In effect, this variant simulates the Bayesian-Nash equilibrium strategies of the players, so in the Bayesian-Nash equilibrium, both bidders bid their true value.

This example is a special case of a much more general principle: the revelation principle.

== Comparison to second-price auction ==

The following table compares FPSBA to sealed-bid second-price auction (SPSBA):

| Auction: | First-price | Second-price |
|---|---|---|
| Winner: | Agent with highest bid | Agent with highest bid |
| Winner pays: | Winner's bid | Second-highest bid |
| Loser pays: | 0 | 0 |
| Dominant strategy: | No dominant strategy | Bidding truthfully is dominant strategy |
| Bayesian Nash equilibrium | Bidder $i$ bids $\frac{n-1}{n}v_i$ | Bidder $i$ truthfully bids $v_i$ |
| Auctioneer's revenue | $\frac{n-1}{n+1}$ | $\frac{n-1}{n+1}$ |

The auctioneer's revenue is calculated in the example case, in which the valuations of the agents are drawn independently and uniformly at random from [0,1]. As an example, when there are $n=2$ agents:
- In a first-price auction, the auctioneer receives the maximum of the two equilibrium bids, which is $\max(a/2,b/2)$.
- In a second-price auction, the auctioneer receives the minimum of the two truthful bids, which is $\min(a,b)$.
In both cases, the auctioneer's expected revenue is 1/3.

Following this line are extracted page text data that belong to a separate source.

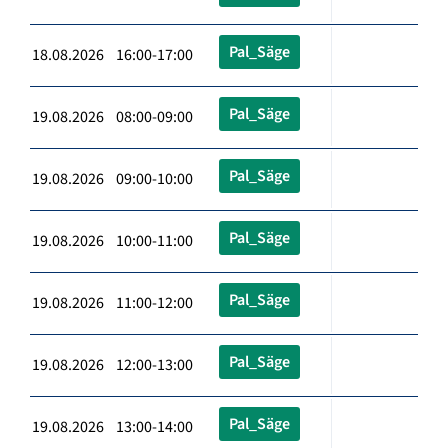
Pal_Säge
18.08.2026 16:00-17:00
Pal_Säge
19.08.2026 08:00-09:00
Pal_Säge
19.08.2026 09:00-10:00
Pal_Säge
19.08.2026 10:00-11:00
Pal_Säge
19.08.2026 11:00-12:00
Pal_Säge
19.08.2026 12:00-13:00
Pal_Säge
19.08.2026 13:00-14:00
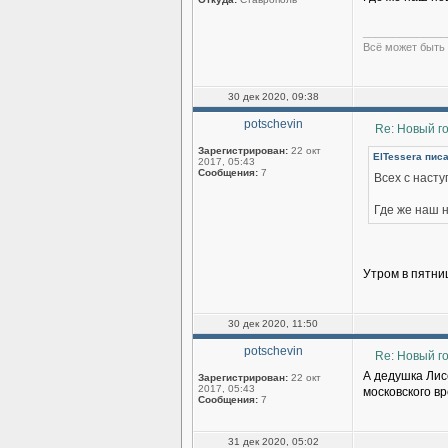
______________
Всё может быть 
30 дек 2020, 09:38
potschevin
Re: Новый г
Зарегистрирован:
22 окт
ElTessera писа
2017, 05:43
Сообщения:
7
Всех с наст
Где же наш 
Утром в пятни
30 дек 2020, 11:50
potschevin
Re: Новый г
А дедушка Лисё
Зарегистрирован:
22 окт
2017, 05:43
московского в
Сообщения:
7
31 дек 2020, 05:02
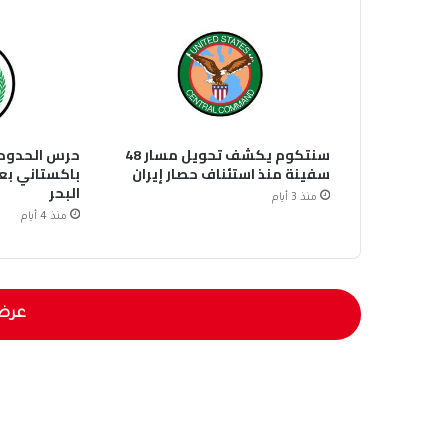
سنتكوم يكشف تحويل مسار 48
حرس الحدود 
سفينة منذ استئناف حصار إيران
باكستاني بع
البحر
منذ 3 أيام
منذ 4 أيام
عرض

This fact that the revenue is the same is not a coincidence - it is a special case of the revenue equivalence theorem. This holds only when the agents' valuations are statistically independent; when the valuations are dependent, we have a common value auction, and in this case, the revenue in a second-price auction is usually higher than in a first-price auction.

The item for sale may not be sold if the final bid is not high enough to satisfy the seller, that is, the seller reserves the right to accept or reject the highest bid. If the seller announces to the bidders the reserve price, it is a public reserve price auction. In contrast, if the seller does not announce the reserve price before the sale but only after the sale, it is a secret reserve price auction.

== Comparison to other auctions ==
A FPSBA is distinct from the English auction in that bidders can only submit one bid each. Furthermore, as bidders cannot see the bids of other participants, they cannot adjust their own bids accordingly.

FPSBA has been argued to be strategically equivalent to the Dutch auction.

What are effectively FPSBA are commonly called tendering for procurement by companies and organizations, particularly for government contracts and auctions for mining leases. FPSBA are thought to lead to low procurement costs through competition and low corruption through increased transparency, even though they may entail a higher ex-post extra cost of the completed project and extra time to complete it.

A generalized first-price auction is a non-truthful auction mechanism for sponsored search (aka position auction).

A generalization of both 1st-price and 2nd-price auctions is an auction in which the price is some convex combination of the 1st and 2nd price.